FRAGMENTO:

##############################

Algo parecido, salvando las distancias, claro, me pasaba a mí cuando, en los veranos de mi vida universitaria, me iba con los compañeros del TEU a recorrer regiones perdidas de la mano de Dios para hacer teatro. A los dos días habíamos perdido el hábito de nuestras casas, nuestros padres, nuestros paseos, nuestros bares, al encontrarte en una actividad absolutamente distinta. Se trataba de montar y desmontar todos los días un escenario, convivir con aquellas gentes que nada tenían que ver con nosotros, comer con ellos y, por la noche, hacerles una comedia. Cuando la gira terminaba, y volvíamos a nuestra realidad, nos costaba un mundo entrar en la normalidad cotidiana.

##############################

FILAS LISTADAS:
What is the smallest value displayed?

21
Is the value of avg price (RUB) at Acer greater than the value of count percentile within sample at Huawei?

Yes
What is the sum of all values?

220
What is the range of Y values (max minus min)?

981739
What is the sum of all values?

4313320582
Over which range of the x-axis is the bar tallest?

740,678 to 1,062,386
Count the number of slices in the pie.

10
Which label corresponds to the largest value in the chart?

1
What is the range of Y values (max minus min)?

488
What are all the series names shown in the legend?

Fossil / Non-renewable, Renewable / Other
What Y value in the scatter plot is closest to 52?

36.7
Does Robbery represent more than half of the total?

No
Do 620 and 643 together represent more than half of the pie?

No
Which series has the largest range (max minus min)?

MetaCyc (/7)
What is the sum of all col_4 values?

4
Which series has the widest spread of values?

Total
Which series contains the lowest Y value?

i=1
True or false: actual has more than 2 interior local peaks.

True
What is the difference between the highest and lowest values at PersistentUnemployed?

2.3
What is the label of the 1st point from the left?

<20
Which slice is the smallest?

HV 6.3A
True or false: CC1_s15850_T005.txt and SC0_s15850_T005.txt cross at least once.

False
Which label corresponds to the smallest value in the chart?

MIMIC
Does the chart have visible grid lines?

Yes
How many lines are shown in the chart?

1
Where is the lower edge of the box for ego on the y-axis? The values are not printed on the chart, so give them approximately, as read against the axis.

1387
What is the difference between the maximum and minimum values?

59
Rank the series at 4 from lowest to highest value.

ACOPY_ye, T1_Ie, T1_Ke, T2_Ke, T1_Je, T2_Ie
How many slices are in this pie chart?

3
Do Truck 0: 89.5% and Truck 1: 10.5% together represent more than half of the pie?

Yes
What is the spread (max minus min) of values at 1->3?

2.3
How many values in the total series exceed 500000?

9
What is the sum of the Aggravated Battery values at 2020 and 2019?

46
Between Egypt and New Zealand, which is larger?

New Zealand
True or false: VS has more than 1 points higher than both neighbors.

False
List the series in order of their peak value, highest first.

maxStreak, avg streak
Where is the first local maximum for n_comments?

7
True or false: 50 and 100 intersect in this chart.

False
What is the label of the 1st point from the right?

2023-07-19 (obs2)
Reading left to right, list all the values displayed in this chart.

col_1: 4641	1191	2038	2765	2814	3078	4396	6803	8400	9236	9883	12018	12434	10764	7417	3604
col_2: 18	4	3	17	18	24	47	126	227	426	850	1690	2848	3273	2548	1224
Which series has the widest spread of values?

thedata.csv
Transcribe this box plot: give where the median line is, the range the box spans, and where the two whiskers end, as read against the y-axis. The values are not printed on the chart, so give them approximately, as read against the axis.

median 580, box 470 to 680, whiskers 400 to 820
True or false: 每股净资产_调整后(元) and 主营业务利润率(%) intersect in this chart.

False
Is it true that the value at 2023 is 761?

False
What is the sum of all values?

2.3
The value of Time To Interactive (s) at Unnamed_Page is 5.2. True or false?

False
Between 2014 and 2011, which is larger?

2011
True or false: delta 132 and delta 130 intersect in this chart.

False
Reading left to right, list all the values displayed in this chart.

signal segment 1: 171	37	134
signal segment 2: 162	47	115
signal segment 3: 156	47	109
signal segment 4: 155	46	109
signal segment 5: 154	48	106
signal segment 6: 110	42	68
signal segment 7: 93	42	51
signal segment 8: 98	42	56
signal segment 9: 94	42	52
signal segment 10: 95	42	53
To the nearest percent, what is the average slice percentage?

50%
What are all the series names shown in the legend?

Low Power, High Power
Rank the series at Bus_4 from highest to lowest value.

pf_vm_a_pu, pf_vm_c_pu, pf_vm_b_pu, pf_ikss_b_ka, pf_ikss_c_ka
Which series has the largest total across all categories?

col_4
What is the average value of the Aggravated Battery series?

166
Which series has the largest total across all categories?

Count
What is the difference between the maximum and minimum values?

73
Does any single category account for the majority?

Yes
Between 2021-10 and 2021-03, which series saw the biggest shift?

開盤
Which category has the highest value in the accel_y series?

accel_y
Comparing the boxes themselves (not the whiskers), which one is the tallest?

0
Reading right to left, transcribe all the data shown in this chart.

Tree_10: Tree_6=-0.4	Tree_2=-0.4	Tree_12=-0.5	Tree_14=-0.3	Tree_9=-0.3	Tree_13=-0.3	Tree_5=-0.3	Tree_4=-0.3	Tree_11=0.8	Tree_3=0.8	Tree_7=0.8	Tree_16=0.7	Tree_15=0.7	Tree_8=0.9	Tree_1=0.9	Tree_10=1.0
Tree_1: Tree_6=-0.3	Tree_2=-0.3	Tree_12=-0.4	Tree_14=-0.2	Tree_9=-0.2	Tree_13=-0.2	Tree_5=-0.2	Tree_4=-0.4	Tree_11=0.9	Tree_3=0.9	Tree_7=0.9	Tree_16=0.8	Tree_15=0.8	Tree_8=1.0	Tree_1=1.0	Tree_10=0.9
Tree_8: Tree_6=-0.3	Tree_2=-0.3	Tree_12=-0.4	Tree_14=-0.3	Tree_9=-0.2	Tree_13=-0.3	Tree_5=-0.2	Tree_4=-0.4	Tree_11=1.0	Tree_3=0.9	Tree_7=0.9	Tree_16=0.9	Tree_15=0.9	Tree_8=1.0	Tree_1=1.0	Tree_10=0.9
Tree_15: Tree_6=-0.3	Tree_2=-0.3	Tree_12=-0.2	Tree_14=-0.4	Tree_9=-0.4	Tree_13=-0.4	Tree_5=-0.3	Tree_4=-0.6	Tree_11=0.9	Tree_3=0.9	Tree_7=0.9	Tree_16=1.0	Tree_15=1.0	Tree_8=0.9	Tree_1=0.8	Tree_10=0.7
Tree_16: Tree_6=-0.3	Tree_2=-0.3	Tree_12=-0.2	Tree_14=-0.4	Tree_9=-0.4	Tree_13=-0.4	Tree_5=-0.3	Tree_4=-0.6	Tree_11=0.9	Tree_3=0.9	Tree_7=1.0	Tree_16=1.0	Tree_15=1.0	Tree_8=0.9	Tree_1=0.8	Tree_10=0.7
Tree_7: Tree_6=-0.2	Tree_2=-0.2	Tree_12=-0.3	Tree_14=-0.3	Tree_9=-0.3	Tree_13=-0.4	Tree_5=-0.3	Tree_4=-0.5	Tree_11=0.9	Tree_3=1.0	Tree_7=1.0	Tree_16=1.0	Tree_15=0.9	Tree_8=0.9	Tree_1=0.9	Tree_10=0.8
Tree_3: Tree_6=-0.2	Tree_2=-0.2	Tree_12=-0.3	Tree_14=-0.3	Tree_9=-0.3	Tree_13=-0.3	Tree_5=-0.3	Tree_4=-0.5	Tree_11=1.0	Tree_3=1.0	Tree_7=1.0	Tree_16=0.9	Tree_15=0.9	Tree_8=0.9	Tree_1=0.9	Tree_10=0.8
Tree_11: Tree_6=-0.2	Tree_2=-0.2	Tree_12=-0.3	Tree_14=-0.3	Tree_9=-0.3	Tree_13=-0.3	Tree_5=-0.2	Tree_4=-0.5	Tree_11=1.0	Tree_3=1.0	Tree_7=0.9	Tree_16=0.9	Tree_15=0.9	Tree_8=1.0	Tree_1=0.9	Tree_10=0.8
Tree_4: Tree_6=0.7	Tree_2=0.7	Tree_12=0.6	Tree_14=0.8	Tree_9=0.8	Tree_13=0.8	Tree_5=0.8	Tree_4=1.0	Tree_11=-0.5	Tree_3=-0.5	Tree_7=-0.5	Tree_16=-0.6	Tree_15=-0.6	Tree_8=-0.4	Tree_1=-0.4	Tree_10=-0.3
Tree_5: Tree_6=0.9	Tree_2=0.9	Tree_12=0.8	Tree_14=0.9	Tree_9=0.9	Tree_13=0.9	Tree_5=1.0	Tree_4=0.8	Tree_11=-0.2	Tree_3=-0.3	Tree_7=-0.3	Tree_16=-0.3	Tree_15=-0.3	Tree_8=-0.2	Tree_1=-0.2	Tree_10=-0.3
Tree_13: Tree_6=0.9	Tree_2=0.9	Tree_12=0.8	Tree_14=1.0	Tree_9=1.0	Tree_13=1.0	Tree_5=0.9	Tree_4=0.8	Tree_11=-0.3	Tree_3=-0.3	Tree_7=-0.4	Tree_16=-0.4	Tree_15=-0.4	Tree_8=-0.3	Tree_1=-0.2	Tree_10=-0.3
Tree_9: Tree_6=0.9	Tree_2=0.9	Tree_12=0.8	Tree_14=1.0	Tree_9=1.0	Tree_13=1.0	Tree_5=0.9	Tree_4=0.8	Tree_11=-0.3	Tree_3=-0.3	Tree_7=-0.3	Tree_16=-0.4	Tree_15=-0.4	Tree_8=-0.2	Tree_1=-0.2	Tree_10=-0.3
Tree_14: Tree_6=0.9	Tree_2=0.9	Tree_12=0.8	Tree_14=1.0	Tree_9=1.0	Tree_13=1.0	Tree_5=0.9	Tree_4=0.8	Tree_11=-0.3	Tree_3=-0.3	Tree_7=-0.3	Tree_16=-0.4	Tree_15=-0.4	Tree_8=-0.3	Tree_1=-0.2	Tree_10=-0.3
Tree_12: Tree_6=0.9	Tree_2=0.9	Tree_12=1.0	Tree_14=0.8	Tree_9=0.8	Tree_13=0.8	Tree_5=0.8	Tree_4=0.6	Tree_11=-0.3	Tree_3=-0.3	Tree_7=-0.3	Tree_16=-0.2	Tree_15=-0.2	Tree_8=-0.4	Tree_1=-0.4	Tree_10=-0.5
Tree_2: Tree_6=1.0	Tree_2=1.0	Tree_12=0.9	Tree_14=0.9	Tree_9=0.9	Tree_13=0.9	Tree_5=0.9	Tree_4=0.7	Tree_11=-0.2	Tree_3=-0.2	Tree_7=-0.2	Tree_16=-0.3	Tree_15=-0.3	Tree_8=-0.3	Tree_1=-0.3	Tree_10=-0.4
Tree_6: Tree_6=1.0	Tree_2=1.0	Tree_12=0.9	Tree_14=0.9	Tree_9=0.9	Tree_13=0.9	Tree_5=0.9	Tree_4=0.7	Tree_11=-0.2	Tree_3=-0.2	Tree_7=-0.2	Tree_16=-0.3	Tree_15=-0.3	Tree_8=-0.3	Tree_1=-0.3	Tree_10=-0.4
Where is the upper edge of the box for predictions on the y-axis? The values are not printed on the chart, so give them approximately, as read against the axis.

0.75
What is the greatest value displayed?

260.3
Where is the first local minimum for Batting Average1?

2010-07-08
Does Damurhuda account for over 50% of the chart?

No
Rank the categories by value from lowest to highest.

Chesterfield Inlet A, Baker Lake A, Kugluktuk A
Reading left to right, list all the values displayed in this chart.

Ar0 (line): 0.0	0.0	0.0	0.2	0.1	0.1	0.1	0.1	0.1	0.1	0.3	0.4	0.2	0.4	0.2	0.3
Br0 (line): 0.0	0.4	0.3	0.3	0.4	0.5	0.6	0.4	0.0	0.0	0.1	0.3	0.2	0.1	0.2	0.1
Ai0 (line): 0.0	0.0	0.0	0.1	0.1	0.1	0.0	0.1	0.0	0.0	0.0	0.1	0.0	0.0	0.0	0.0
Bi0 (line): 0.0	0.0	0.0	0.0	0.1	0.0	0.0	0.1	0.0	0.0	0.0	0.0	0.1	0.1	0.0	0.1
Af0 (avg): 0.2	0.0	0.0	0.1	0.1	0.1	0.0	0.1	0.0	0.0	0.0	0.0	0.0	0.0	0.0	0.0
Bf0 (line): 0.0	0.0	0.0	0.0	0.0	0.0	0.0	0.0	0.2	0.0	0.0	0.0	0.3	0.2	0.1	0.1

##############################

ENUNCIADO: Cita literalmente del fragmento el pasaje que va desde "Algo parecido, salvando" hasta "la normalidad cotidiana.", ambos incluidos.

TAREA RESUELTA:
Algo parecido, salvando las distancias, claro, me pasaba a mí cuando, en los veranos de mi vida universitaria, me iba con los compañeros del TEU a recorrer regiones perdidas de la mano de Dios para hacer teatro. A los dos días habíamos perdido el hábito de nuestras casas, nuestros padres, nuestros paseos, nuestros bares, al encontrarte en una actividad absolutamente distinta. Se trataba de montar y desmontar todos los días un escenario, convivir con aquellas gentes que nada tenían que ver con nosotros, comer con ellos y, por la noche, hacerles una comedia. Cuando la gira terminaba, y volvíamos a nuestra realidad, nos costaba un mundo entrar en la normalidad cotidiana.